• Quoted passage:
God is an illusion. We're all gonna rot in the ground. Go dig up some skeletons if you want the truth. Theres nothing like staring your fate right in its own lifeless form.

If you're gonna lie to yourself at least be original about it. Like.. say that when you die, you're gonna be carried off into a magical jelly bean land by a flying pig. Something like that. Jesus is hardly a good lie. pfft.

Anyway..........

i agree
that when i have bad days
much like today when im sitting at work
that i regret doing it
and wish to be enjoying myself instead
not in the carnal sense
but in the sense that every day is precious
because some day a man is gonna dig up _my_ skeleton
so he can prove to himself his same fate

har har har

eDfGr33n
"mindful of my surroundings."


----------



## bat (Aug 18, 2004)

if its like sleep death is a comforting thought. its the possibility of existing for eternity without escape (in a lonely dp state possibly) that freaks me out. i was in that alive awareness of being dead without escape and i believed i would stay like that eternally. i still can't shake the thought 10 years on. most likely when the brain dies we die i think and thats not such a bad thought.


----------



## Guest (Jan 18, 2005)

The thought of eternal life scares the crap out of me...good thing its not going to happen. If humans lived on forever, then people wouldn' try ot squeeze as much out of this life as possible and just waste away on this earth (e.g. Christians) just waiting for the bigger and better hereafter. We all know about physical death, but i'll go as far as to believe in the death of the soul.

• Work to complete:
1. In the forum thread about death, how long has the poster named bat been unable to shake the thought of being dead without escape?
2. Copy out the passage of the forum thread about death that runs from "if its like" to "a bad thought.", word for word.
The material that comes next is separate from the forum thread about death.

• Records provided:
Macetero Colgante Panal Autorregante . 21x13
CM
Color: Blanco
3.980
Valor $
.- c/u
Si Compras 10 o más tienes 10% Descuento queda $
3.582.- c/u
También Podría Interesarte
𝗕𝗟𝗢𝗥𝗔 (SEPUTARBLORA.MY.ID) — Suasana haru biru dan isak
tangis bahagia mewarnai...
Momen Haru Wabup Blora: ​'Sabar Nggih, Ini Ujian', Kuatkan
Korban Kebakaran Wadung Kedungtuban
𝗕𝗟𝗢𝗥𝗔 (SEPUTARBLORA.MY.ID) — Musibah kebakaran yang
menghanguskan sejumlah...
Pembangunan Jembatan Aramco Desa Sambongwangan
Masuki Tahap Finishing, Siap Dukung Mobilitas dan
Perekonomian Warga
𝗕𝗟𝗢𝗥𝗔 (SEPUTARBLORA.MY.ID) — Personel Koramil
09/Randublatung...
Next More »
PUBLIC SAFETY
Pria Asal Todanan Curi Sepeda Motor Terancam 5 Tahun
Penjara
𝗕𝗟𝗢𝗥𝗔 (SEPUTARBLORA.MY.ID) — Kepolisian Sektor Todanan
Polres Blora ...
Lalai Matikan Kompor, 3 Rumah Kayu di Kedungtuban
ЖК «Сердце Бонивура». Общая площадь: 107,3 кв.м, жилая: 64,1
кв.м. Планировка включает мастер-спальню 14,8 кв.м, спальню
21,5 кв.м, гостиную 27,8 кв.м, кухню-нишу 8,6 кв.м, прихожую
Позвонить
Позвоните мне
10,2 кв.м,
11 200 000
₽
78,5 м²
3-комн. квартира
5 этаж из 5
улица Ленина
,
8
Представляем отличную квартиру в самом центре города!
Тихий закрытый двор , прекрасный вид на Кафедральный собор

• Task solutions:
1. Ten years.

2.
if its like sleep death is a comforting thought. its the possibility of existing for eternity without escape (in a lonely dp state possibly) that freaks me out. i was in that alive awareness of being dead without escape and i believed i would stay like that eternally. i still can't shake the thought 10 years on. most likely when the brain dies we die i think and thats not such a bad thought.